Retail prices for all meat soared from 2000-13: broiler prices by 24 percent, pork by 45 percent and Choice grade beef by 72 percent.
At the same time, the price of a package of hamburger has been closing in on the Choice cuts.
“All beef prices have escalated at a faster rate than Choice beef prices. That gives us very compelling evidence that consumers have downgraded the items they are buying,” he said.
“We will see additional price narrowing between these two items.”
Hamburger is not an inferior product, he added.
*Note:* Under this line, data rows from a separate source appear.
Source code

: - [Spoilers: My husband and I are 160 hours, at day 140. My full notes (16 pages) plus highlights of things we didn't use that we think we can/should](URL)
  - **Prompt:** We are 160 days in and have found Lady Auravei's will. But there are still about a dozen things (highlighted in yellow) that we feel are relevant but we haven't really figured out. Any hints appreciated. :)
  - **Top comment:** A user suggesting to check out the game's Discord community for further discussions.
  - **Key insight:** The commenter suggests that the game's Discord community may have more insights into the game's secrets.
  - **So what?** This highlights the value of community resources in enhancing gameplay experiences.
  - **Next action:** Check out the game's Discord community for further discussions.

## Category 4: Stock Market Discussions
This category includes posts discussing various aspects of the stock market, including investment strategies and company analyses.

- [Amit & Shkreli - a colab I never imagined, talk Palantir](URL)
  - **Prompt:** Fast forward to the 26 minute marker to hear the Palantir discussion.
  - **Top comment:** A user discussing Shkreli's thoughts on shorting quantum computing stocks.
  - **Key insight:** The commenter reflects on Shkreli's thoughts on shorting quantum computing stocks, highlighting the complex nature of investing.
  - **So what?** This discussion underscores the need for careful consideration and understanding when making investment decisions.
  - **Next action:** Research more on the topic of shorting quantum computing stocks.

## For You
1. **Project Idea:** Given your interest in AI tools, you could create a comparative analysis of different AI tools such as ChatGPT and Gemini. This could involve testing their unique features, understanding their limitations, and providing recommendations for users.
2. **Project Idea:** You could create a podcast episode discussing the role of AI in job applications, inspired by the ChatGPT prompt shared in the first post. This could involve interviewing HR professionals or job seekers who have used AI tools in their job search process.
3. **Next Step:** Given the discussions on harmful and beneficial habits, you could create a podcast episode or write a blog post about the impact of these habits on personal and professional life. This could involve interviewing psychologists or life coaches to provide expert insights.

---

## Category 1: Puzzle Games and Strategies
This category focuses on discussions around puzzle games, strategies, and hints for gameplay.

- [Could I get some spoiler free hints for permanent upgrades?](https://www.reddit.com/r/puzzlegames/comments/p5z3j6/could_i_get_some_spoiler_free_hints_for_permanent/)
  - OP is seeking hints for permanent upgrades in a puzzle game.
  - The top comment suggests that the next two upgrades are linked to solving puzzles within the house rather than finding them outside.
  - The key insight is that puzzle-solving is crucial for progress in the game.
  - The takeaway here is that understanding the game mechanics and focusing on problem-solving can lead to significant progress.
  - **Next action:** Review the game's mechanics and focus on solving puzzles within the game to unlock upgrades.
It comprises lower priced components such as beef trimmings as well as cow and bull meat.
Trimmings have been trading at a premium to the overall cutout because of higher consumer demand for the ground product.
Also, consumers are looking for ground beef at 93 percent lean with seven percent fat rather than a lean to fat ratio of 85-15.
Close said more muscle cuts should be ground because fewer cows are going to slaughter and less lean meat is available from suppliers such as Australia.
The Australian herd has been declining because of drought, which resulted in the biggest cow slaughter in 34 years. However, it is a sellers’ market, and cow beef has found more value in China.
Close said Australian exports directly to China increased by 635 percent last year. This trade pattern is only going to grow, he added.
Mexico is in transition and is developing a feeding and processing facility that can handle 250,000 cattle in Durango.
There will be fewer live cattle coming into the U.S. as a result.
In December, the U.S. Department of Agriculture circulated a proposal to accept fresh beef from Brazil with shipments possible by mid-2014. Foot-and-mouth disease outbreaks had previously required Brazilian beef entering the United States to be cooked.
Convenience is another reason for the growth in the grind.
Close estimated that 75 percent of consumers have no meal plans at the end of the working day. Hamburger is easy and can be turned into a meal in 30 minutes.
There is also a decline in cooking skills among young people, who can handle ground beef with more confidence. As a result, more grinding meat will have to come from the fed steer and heifer supply.
The industry needs to select the bottom half and change the way those cattle are fed for market. They could be left on forage longer or given lower quality feed for a longer period. The ribs and loins could be sold to retail as low Choice and the rest ground.
Close said implementing such a program could be best handled at the regional level, where plants are looking for supply so they can stay open.